| What you need to do |
From the records below, please repeat exactly the line that has "M849 119 854 283 887 356 918 393", the line that has "M394 728 417 717 424 676 507 649", and every line between them, and nothing else.

| Information |
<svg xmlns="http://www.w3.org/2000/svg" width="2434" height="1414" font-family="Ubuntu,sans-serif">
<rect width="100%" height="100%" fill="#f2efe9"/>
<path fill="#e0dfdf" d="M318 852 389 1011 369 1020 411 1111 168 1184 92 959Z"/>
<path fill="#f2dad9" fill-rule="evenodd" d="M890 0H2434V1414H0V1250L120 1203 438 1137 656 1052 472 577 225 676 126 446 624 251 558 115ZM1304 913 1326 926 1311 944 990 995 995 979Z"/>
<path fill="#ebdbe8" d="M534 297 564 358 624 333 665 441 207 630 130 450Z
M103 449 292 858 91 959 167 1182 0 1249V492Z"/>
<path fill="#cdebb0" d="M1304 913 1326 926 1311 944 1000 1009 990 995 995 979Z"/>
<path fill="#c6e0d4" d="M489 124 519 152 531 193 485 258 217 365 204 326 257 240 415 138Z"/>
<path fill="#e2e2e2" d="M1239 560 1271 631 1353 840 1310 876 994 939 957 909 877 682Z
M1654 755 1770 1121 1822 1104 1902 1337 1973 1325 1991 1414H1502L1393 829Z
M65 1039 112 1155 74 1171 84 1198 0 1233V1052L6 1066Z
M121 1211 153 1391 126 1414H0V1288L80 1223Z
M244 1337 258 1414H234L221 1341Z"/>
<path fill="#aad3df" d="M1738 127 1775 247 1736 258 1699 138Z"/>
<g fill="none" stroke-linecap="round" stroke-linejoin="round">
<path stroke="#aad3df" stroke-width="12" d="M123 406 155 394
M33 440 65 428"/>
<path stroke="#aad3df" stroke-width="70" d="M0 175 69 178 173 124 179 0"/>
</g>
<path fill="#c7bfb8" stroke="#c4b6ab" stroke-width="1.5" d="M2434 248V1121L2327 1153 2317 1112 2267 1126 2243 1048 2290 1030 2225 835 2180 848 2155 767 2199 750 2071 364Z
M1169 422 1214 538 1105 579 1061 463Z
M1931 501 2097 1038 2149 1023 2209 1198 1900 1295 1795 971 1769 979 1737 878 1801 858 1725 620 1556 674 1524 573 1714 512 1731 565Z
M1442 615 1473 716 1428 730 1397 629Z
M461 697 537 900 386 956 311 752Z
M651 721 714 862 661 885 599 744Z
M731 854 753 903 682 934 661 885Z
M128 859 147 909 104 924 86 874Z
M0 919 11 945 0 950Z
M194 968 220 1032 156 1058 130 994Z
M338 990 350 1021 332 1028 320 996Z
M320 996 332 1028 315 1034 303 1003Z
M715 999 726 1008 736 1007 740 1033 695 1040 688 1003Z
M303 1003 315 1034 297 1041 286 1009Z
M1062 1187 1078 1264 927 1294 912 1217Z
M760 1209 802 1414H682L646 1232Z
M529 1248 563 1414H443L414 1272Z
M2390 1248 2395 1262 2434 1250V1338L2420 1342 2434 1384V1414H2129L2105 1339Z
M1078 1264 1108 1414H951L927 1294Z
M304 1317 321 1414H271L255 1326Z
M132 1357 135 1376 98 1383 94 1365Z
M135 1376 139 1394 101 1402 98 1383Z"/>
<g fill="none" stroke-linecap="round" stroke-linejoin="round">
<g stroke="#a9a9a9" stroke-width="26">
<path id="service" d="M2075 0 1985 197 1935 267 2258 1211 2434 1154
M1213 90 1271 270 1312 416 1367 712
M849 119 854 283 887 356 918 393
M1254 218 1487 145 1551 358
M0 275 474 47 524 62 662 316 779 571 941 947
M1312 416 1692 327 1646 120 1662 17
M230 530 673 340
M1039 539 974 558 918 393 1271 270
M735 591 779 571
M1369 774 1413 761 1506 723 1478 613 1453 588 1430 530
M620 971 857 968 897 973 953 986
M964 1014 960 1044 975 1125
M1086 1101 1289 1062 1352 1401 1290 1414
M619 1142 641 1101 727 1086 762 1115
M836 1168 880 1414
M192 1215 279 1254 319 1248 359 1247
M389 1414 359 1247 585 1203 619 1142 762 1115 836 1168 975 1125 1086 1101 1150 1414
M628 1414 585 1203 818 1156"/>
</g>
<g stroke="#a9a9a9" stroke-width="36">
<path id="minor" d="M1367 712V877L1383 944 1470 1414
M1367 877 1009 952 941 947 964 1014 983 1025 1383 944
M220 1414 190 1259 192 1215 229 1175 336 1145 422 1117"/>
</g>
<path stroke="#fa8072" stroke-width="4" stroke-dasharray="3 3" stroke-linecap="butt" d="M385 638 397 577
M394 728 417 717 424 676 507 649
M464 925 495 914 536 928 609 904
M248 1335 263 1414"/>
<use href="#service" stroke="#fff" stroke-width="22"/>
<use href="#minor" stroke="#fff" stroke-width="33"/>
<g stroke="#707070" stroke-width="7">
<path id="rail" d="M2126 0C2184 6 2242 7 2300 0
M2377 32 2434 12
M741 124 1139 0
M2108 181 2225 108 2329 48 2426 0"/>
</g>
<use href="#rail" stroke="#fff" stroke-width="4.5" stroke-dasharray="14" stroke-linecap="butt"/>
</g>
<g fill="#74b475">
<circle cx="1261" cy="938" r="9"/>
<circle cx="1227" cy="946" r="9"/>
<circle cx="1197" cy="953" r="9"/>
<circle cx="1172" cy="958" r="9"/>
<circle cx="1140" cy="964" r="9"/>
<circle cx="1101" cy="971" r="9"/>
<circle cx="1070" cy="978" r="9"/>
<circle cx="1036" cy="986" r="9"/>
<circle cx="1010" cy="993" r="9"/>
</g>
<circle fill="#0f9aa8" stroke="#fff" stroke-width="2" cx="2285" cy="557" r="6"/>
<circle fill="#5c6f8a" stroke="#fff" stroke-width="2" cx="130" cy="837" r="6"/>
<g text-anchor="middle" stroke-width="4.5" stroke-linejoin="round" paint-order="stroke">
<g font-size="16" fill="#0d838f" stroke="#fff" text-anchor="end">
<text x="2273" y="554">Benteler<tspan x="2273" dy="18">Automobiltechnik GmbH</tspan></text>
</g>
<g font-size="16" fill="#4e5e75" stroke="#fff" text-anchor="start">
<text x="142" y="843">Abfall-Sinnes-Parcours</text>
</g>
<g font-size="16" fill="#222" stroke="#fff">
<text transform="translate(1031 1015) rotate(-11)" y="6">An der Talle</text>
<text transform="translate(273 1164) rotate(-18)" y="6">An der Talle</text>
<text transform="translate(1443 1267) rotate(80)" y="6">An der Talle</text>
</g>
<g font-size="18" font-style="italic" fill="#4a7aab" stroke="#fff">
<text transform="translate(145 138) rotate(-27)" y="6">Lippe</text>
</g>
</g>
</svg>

| Output for this exercise |
M849 119 854 283 887 356 918 393
M1254 218 1487 145 1551 358
M0 275 474 47 524 62 662 316 779 571 941 947
M1312 416 1692 327 1646 120 1662 17
M230 530 673 340
M1039 539 974 558 918 393 1271 270
M735 591 779 571
M1369 774 1413 761 1506 723 1478 613 1453 588 1430 530
M620 971 857 968 897 973 953 986
M964 1014 960 1044 975 1125
M1086 1101 1289 1062 1352 1401 1290 1414
M619 1142 641 1101 727 1086 762 1115
M836 1168 880 1414
M192 1215 279 1254 319 1248 359 1247
M389 1414 359 1247 585 1203 619 1142 762 1115 836 1168 975 1125 1086 1101 1150 1414
M628 1414 585 1203 818 1156"/>
</g>
<g stroke="#a9a9a9" stroke-width="36">
<path id="minor" d="M1367 712V877L1383 944 1470 1414
M1367 877 1009 952 941 947 964 1014 983 1025 1383 944
M220 1414 190 1259 192 1215 229 1175 336 1145 422 1117"/>
</g>
<path stroke="#fa8072" stroke-width="4" stroke-dasharray="3 3" stroke-linecap="butt" d="M385 638 397 577
M394 728 417 717 424 676 507 649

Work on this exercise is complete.